Resident points to re-routed water flowing away from reservoir and toward Route 17

Goshen. The latest map, supplied by Legoland engineers, shows the stream broken off and now flowing towards Route 17. “That’s strange, isn’t it?" Dr. Olivia Serdarevic asked Goshen trustees. "A major stream that always went to the Greenhill Reservoir, doesn’t go there now."

Goshen /
| 26 Sep 2019 | 04:21

Dr. Olivia Serdarevic, who calls herself “an almost lifelong resident of Goshen,” came well-prepared with maps and photos to the latest Goshen Village Board on Monday, Sept. 23.

The maps, from the U.S. Department of the Interior Geological Survey (1957), the Orange County Water Authority (1994), and Town of Goshen Potable Water Study (2003), each show the Otterkill flowing through the watershed towards the Greenhill Reservoir, a major water source for the village.

The latest map, supplied by Legoland engineers, shows the stream broken off and now flowing towards Route 17.

“That’s strange, isn’t it?" she asked. "A major stream that always went to the Greenhill Reservoir, doesn’t go there now."

According to Serdarevic, there are currently 80,000 cubic yards of soil stockpiled on the Legoland construction site.
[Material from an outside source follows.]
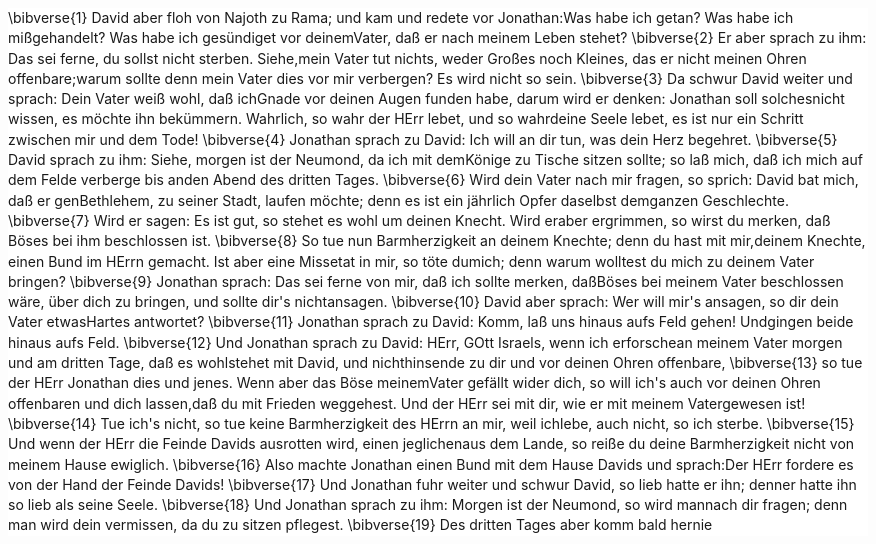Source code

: \bibverse{1}  David aber floh von Najoth zu Rama; und kam und redete vor Jonathan:Was habe ich getan? Was habe ich mißgehandelt? Was habe ich gesündiget vor deinemVater, daß er nach meinem Leben stehet? \bibverse{2}  Er aber sprach zu ihm: Das sei ferne, du sollst nicht sterben. Siehe,mein Vater tut nichts, weder Großes noch Kleines, das er nicht meinen Ohren offenbare;warum sollte denn mein Vater dies vor mir verbergen? Es wird nicht so sein. \bibverse{3}  Da schwur David weiter und sprach: Dein Vater weiß wohl, daß ichGnade vor deinen Augen funden habe, darum wird er denken: Jonathan soll solchesnicht wissen, es möchte ihn bekümmern. Wahrlich, so wahr der HErr lebet, und so wahrdeine Seele lebet, es ist nur ein Schritt zwischen mir und dem Tode! \bibverse{4}  Jonathan sprach zu David: Ich will an dir tun, was dein Herz begehret. \bibverse{5}  David sprach zu ihm: Siehe, morgen ist der Neumond, da ich mit demKönige zu Tische sitzen sollte; so laß mich, daß ich mich auf dem Felde verberge bis anden Abend des dritten Tages. \bibverse{6}  Wird dein Vater nach mir fragen, so sprich: David bat mich, daß er genBethlehem, zu seiner Stadt, laufen möchte; denn es ist ein jährlich Opfer daselbst demganzen Geschlechte. \bibverse{7}  Wird er sagen: Es ist gut, so stehet es wohl um deinen Knecht. Wird eraber ergrimmen, so wirst du merken, daß Böses bei ihm beschlossen ist. \bibverse{8}  So tue nun Barmherzigkeit an deinem Knechte; denn du hast mit mir,deinem Knechte, einen Bund im HErrn gemacht. Ist aber eine Missetat in mir, so töte dumich; denn warum wolltest du mich zu deinem Vater bringen? \bibverse{9}  Jonathan sprach: Das sei ferne von mir, daß ich sollte merken, daßBöses bei meinem Vater beschlossen wäre, über dich zu bringen, und sollte dir's nichtansagen. \bibverse{10}  David aber sprach: Wer will mir's ansagen, so dir dein Vater etwasHartes antwortet? \bibverse{11}  Jonathan sprach zu David: Komm, laß uns hinaus aufs Feld gehen! Undgingen beide hinaus aufs Feld. \bibverse{12}  Und Jonathan sprach zu David: HErr, GOtt Israels, wenn ich erforschean meinem Vater morgen und am dritten Tage, daß es wohlstehet mit David, und nichthinsende zu dir und vor deinen Ohren offenbare, \bibverse{13}  so tue der HErr Jonathan dies und jenes. Wenn aber das Böse meinemVater gefällt wider dich, so will ich's auch vor deinen Ohren offenbaren und dich lassen,daß du mit Frieden weggehest. Und der HErr sei mit dir, wie er mit meinem Vatergewesen ist! \bibverse{14}  Tue ich's nicht, so tue keine Barmherzigkeit des HErrn an mir, weil ichlebe, auch nicht, so ich sterbe. \bibverse{15}  Und wenn der HErr die Feinde Davids ausrotten wird, einen jeglichenaus dem Lande, so reiße du deine Barmherzigkeit nicht von meinem Hause ewiglich. \bibverse{16}  Also machte Jonathan einen Bund mit dem Hause Davids und sprach:Der HErr fordere es von der Hand der Feinde Davids! \bibverse{17}  Und Jonathan fuhr weiter und schwur David, so lieb hatte er ihn; denner hatte ihn so lieb als seine Seele. \bibverse{18}  Und Jonathan sprach zu ihm: Morgen ist der Neumond, so wird mannach dir fragen; denn man wird dein vermissen, da du zu sitzen pflegest. \bibverse{19}  Des dritten Tages aber komm bald hernie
Trucks have begun moving the dirt to areas about 3,000 feet away on roads they created in the buffer area, outside the CR (commercial recreation) district.
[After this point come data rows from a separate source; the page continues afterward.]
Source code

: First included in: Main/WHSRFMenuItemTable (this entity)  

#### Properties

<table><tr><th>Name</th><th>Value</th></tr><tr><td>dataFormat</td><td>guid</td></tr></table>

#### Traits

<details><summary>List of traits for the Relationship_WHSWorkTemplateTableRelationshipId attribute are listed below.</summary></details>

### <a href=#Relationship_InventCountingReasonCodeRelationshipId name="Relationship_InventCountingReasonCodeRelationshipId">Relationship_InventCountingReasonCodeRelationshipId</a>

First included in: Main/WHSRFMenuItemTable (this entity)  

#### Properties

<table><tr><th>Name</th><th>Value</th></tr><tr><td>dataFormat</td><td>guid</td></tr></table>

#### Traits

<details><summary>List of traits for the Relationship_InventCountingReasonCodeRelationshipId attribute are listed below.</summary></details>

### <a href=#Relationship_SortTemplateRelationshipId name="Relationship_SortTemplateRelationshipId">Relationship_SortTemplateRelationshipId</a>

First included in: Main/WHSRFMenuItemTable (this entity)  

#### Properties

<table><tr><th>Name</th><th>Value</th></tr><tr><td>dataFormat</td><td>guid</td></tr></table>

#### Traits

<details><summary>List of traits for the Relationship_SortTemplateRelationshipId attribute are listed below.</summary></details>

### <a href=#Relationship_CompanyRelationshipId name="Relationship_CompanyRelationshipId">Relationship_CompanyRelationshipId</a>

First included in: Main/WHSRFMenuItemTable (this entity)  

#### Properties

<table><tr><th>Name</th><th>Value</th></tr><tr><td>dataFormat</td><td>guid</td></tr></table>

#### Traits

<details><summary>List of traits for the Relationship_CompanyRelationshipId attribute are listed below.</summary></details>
The area where the soil is headed for stockpiling has steep slopes, near the Greenhill Watershed, where soil erosion and drainage can impact the reservoir.

Serdarevic noted that given the 27 citations from the NYS Department of Environmental Conservation that the construction site has already been given for environmental pollution, trucking the soil now taking place should be investigated.
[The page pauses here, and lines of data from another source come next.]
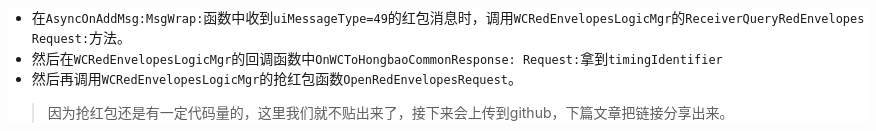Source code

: - 在`AsyncOnAddMsg:MsgWrap:`函数中收到`uiMessageType=49`的红包消息时，调用`WCRedEnvelopesLogicMgr`的`ReceiverQueryRedEnvelopesRequest:`方法。
- 然后在`WCRedEnvelopesLogicMgr`的回调函数中`OnWCToHongbaoCommonResponse: Request:`拿到`timingIdentifier`
- 然后再调用`WCRedEnvelopesLogicMgr`的抢红包函数`OpenRedEnvelopesRequest`。



> 因为抢红包还是有一定代码量的，这里我们就不贴出来了，接下来会上传到github，下篇文章把链接分享出来。













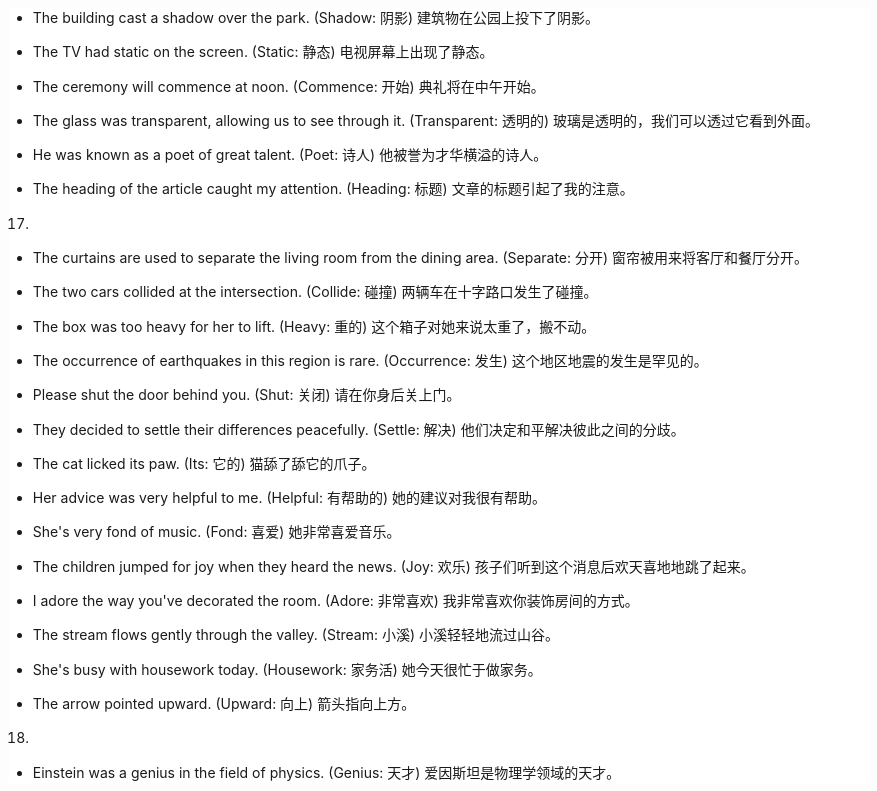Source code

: - The building cast a shadow over the park. (Shadow: 阴影)
  建筑物在公园上投下了阴影。

- The TV had static on the screen. (Static: 静态)
  电视屏幕上出现了静态。

- The ceremony will commence at noon. (Commence: 开始)
  典礼将在中午开始。

- The glass was transparent, allowing us to see through it. (Transparent: 透明的)
  玻璃是透明的，我们可以透过它看到外面。

- He was known as a poet of great talent. (Poet: 诗人)
  他被誉为才华横溢的诗人。

- The heading of the article caught my attention. (Heading: 标题)
  文章的标题引起了我的注意。
17.
- The curtains are used to separate the living room from the dining area. (Separate: 分开)
  窗帘被用来将客厅和餐厅分开。

- The two cars collided at the intersection. (Collide: 碰撞)
  两辆车在十字路口发生了碰撞。

- The box was too heavy for her to lift. (Heavy: 重的)
  这个箱子对她来说太重了，搬不动。

- The occurrence of earthquakes in this region is rare. (Occurrence: 发生)
  这个地区地震的发生是罕见的。

- Please shut the door behind you. (Shut: 关闭)
  请在你身后关上门。

- They decided to settle their differences peacefully. (Settle: 解决)
  他们决定和平解决彼此之间的分歧。

- The cat licked its paw. (Its: 它的)
  猫舔了舔它的爪子。

- Her advice was very helpful to me. (Helpful: 有帮助的)
  她的建议对我很有帮助。

- She's very fond of music. (Fond: 喜爱)
  她非常喜爱音乐。

- The children jumped for joy when they heard the news. (Joy: 欢乐)
  孩子们听到这个消息后欢天喜地地跳了起来。

- I adore the way you've decorated the room. (Adore: 非常喜欢)
  我非常喜欢你装饰房间的方式。

- The stream flows gently through the valley. (Stream: 小溪)
  小溪轻轻地流过山谷。

- She's busy with housework today. (Housework: 家务活)
  她今天很忙于做家务。

- The arrow pointed upward. (Upward: 向上)
  箭头指向上方。
18.
- Einstein was a genius in the field of physics. (Genius: 天才)
  爱因斯坦是物理学领域的天才。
“Why not make better use of this soil?” Serdarevic said.

Responding to her own question, she said: “It’s an easy solution, a viable possibility: use the soil to act as berms to reduce noise at the parking lot area of the Legoland site.”

She claims Legoland has no intention of using any sound deadening devices, like fencing around the parking lot.

Said Serdarevic, “This solution is less costly than moving the soil further from where it is now, keeping it closer will act as a sound barrier for noise reduction, and most importantly, it’ll stay within the CR district, and not be stockpiled on the protected watershed area at the Greenhill Reservoir.”

Immediately at the close of the board meeting, Village Mayor Mike Nuzzolese contacted Jim Farr, water/sewer engineer for the village, to investigate the claim. Farr and Superintendent of Public Works Scott Birney went the next day, walked the property, and thoroughly investigated the area. They determined that runoff would not impact the village water source.

After his investigation, Farr sent the village a detailed engineering report, complete with a topographical map, which is available for public review.

“Although the project is in the town and not in our jurisdiction, our biggest concern is any impact on our water source,” said Mayor Nuzzolese. "The conclusion that our engineer found is that our reservoir is not impacted."

Village appoints assistant building inspector to expedite projects
At an earlier meeting in September, the Goshen Village Board passed a resolution to appoint an assistant building inspector to meet the increased workload “to allow for the proper and timely performance of the duties required to be performed by the Village Building Department.”
Advising the Goshen Village Board that his office is experiencing an increased workload, Village Building Inspector Theodore L. Lewis, requested the services of an assistant building inspector.
To meet his recommendation, the village created an assistant building inspector job classification.
According to the resolution, “the Village Board deems it in the overall public interest to appoint an Assistant Building Inspector to aide in the performance of the vital functions and duties of the Village Building Department.”
Appointed to the position of Assistant Building Inspector is John O’Rourke, P.E. or John Russo, P.E. Both members of the Village’s engineering consultant, Lanc & Tully Engineering and Land Surveying, P.C., and are New York State certified Building Inspectors.
The resolution was unanimously passed; compensation paid for the services is $101 per hour.
Also at that meeting, the board accepted the resignation of Village of Goshen Justice Court Officer Christopher J. Beck.